§ Exercise objective
Copy the entries exactly. Leave nothing out and add nothing.

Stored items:
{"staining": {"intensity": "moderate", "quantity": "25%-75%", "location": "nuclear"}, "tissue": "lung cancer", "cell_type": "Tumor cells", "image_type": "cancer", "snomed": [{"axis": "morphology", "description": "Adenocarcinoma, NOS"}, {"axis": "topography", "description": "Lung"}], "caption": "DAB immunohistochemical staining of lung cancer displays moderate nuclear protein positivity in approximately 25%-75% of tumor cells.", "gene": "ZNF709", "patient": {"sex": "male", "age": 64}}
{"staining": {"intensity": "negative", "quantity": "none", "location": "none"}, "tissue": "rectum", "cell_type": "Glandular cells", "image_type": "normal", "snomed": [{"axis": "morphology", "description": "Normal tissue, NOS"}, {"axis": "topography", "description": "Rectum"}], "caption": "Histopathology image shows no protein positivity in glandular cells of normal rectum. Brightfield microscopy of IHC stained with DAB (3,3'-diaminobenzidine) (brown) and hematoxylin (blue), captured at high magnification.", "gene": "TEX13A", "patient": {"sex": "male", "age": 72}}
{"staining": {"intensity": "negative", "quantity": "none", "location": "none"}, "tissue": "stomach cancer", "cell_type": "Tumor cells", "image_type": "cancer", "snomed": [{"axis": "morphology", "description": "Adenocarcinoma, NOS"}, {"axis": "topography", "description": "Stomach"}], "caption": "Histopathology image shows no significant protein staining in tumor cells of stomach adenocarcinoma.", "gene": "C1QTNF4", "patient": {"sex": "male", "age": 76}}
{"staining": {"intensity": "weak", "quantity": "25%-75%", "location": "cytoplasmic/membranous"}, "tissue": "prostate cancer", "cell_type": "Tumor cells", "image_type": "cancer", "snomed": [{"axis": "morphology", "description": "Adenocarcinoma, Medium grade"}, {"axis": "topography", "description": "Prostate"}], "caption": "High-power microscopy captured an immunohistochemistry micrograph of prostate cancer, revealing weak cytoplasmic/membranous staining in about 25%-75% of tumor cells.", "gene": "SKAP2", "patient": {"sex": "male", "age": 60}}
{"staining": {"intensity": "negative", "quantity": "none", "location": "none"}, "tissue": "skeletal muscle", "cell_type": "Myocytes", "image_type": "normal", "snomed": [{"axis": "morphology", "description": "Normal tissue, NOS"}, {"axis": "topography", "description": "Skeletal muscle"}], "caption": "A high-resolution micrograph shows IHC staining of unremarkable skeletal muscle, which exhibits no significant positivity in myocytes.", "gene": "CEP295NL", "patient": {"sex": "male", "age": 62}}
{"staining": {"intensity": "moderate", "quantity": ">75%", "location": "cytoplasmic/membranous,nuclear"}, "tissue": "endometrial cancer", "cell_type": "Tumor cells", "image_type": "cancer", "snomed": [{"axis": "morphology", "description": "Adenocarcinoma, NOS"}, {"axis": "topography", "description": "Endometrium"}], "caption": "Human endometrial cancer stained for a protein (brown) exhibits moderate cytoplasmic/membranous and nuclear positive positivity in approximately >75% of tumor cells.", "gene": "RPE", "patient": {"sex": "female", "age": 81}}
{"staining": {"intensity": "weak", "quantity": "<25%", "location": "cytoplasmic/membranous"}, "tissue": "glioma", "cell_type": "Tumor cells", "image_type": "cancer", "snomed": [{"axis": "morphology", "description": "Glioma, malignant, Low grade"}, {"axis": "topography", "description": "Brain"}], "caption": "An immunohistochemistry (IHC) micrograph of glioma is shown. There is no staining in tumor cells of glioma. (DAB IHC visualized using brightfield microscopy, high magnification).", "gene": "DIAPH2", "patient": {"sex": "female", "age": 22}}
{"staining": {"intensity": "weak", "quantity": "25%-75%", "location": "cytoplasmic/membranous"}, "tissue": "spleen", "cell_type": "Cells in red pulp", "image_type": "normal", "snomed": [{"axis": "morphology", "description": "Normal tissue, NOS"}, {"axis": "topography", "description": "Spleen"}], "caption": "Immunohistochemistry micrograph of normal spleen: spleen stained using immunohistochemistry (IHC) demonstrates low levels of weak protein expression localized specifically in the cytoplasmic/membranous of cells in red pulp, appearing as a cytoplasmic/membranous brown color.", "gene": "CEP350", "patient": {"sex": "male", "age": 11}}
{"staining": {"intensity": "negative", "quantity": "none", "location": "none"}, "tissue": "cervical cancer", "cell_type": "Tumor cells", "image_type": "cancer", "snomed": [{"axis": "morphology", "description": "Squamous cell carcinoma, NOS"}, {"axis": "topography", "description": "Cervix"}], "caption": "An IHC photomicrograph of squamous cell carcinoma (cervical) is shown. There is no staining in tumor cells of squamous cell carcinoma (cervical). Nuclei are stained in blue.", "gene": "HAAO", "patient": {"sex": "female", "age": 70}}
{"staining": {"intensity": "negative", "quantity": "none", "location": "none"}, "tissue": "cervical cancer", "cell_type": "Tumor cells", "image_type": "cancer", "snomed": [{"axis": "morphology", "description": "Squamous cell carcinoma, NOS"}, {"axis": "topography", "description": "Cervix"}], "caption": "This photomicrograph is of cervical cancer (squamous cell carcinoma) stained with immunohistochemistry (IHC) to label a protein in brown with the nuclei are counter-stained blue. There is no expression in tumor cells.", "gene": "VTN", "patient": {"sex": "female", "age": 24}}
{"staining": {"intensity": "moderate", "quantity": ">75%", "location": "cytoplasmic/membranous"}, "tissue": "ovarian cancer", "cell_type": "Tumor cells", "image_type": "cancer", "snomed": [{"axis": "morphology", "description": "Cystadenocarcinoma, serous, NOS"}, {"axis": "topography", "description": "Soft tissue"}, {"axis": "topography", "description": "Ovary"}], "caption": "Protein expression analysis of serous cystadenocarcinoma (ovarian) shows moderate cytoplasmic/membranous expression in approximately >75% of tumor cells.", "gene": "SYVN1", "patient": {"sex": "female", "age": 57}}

§ Task solution
{"staining": {"intensity": "moderate", "quantity": "25%-75%", "location": "nuclear"}, "tissue": "lung cancer", "cell_type": "Tumor cells", "image_type": "cancer", "snomed": [{"axis": "morphology", "description": "Adenocarcinoma, NOS"}, {"axis": "topography", "description": "Lung"}], "caption": "DAB immunohistochemical staining of lung cancer displays moderate nuclear protein positivity in approximately 25%-75% of tumor cells.", "gene": "ZNF709", "patient": {"sex": "male", "age": 64}}
{"staining": {"intensity": "negative", "quantity": "none", "location": "none"}, "tissue": "rectum", "cell_type": "Glandular cells", "image_type": "normal", "snomed": [{"axis": "morphology", "description": "Normal tissue, NOS"}, {"axis": "topography", "description": "Rectum"}], "caption": "Histopathology image shows no protein positivity in glandular cells of normal rectum. Brightfield microscopy of IHC stained with DAB (3,3'-diaminobenzidine) (brown) and hematoxylin (blue), captured at high magnification.", "gene": "TEX13A", "patient": {"sex": "male", "age": 72}}
{"staining": {"intensity": "negative", "quantity": "none", "location": "none"}, "tissue": "stomach cancer", "cell_type": "Tumor cells", "image_type": "cancer", "snomed": [{"axis": "morphology", "description": "Adenocarcinoma, NOS"}, {"axis": "topography", "description": "Stomach"}], "caption": "Histopathology image shows no significant protein staining in tumor cells of stomach adenocarcinoma.", "gene": "C1QTNF4", "patient": {"sex": "male", "age": 76}}
{"staining": {"intensity": "weak", "quantity": "25%-75%", "location": "cytoplasmic/membranous"}, "tissue": "prostate cancer", "cell_type": "Tumor cells", "image_type": "cancer", "snomed": [{"axis": "morphology", "description": "Adenocarcinoma, Medium grade"}, {"axis": "topography", "description": "Prostate"}], "caption": "High-power microscopy captured an immunohistochemistry micrograph of prostate cancer, revealing weak cytoplasmic/membranous staining in about 25%-75% of tumor cells.", "gene": "SKAP2", "patient": {"sex": "male", "age": 60}}
{"staining": {"intensity": "negative", "quantity": "none", "location": "none"}, "tissue": "skeletal muscle", "cell_type": "Myocytes", "image_type": "normal", "snomed": [{"axis": "morphology", "description": "Normal tissue, NOS"}, {"axis": "topography", "description": "Skeletal muscle"}], "caption": "A high-resolution micrograph shows IHC staining of unremarkable skeletal muscle, which exhibits no significant positivity in myocytes.", "gene": "CEP295NL", "patient": {"sex": "male", "age": 62}}
{"staining": {"intensity": "moderate", "quantity": ">75%", "location": "cytoplasmic/membranous,nuclear"}, "tissue": "endometrial cancer", "cell_type": "Tumor cells", "image_type": "cancer", "snomed": [{"axis": "morphology", "description": "Adenocarcinoma, NOS"}, {"axis": "topography", "description": "Endometrium"}], "caption": "Human endometrial cancer stained for a protein (brown) exhibits moderate cytoplasmic/membranous and nuclear positive positivity in approximately >75% of tumor cells.", "gene": "RPE", "patient": {"sex": "female", "age": 81}}
{"staining": {"intensity": "weak", "quantity": "<25%", "location": "cytoplasmic/membranous"}, "tissue": "glioma", "cell_type": "Tumor cells", "image_type": "cancer", "snomed": [{"axis": "morphology", "description": "Glioma, malignant, Low grade"}, {"axis": "topography", "description": "Brain"}], "caption": "An immunohistochemistry (IHC) micrograph of glioma is shown. There is no staining in tumor cells of glioma. (DAB IHC visualized using brightfield microscopy, high magnification).", "gene": "DIAPH2", "patient": {"sex": "female", "age": 22}}
{"staining": {"intensity": "weak", "quantity": "25%-75%", "location": "cytoplasmic/membranous"}, "tissue": "spleen", "cell_type": "Cells in red pulp", "image_type": "normal", "snomed": [{"axis": "morphology", "description": "Normal tissue, NOS"}, {"axis": "topography", "description": "Spleen"}], "caption": "Immunohistochemistry micrograph of normal spleen: spleen stained using immunohistochemistry (IHC) demonstrates low levels of weak protein expression localized specifically in the cytoplasmic/membranous of cells in red pulp, appearing as a cytoplasmic/membranous brown color.", "gene": "CEP350", "patient": {"sex": "male", "age": 11}}
{"staining": {"intensity": "negative", "quantity": "none", "location": "none"}, "tissue": "cervical cancer", "cell_type": "Tumor cells", "image_type": "cancer", "snomed": [{"axis": "morphology", "description": "Squamous cell carcinoma, NOS"}, {"axis": "topography", "description": "Cervix"}], "caption": "An IHC photomicrograph of squamous cell carcinoma (cervical) is shown. There is no staining in tumor cells of squamous cell carcinoma (cervical). Nuclei are stained in blue.", "gene": "HAAO", "patient": {"sex": "female", "age": 70}}
{"staining": {"intensity": "negative", "quantity": "none", "location": "none"}, "tissue": "cervical cancer", "cell_type": "Tumor cells", "image_type": "cancer", "snomed": [{"axis": "morphology", "description": "Squamous cell carcinoma, NOS"}, {"axis": "topography", "description": "Cervix"}], "caption": "This photomicrograph is of cervical cancer (squamous cell carcinoma) stained with immunohistochemistry (IHC) to label a protein in brown with the nuclei are counter-stained blue. There is no expression in tumor cells.", "gene": "VTN", "patient": {"sex": "female", "age": 24}}
{"staining": {"intensity": "moderate", "quantity": ">75%", "location": "cytoplasmic/membranous"}, "tissue": "ovarian cancer", "cell_type": "Tumor cells", "image_type": "cancer", "snomed": [{"axis": "morphology", "description": "Cystadenocarcinoma, serous, NOS"}, {"axis": "topography", "description": "Soft tissue"}, {"axis": "topography", "description": "Ovary"}], "caption": "Protein expression analysis of serous cystadenocarcinoma (ovarian) shows moderate cytoplasmic/membranous expression in approximately >75% of tumor cells.", "gene": "SYVN1", "patient": {"sex": "female", "age": 57}}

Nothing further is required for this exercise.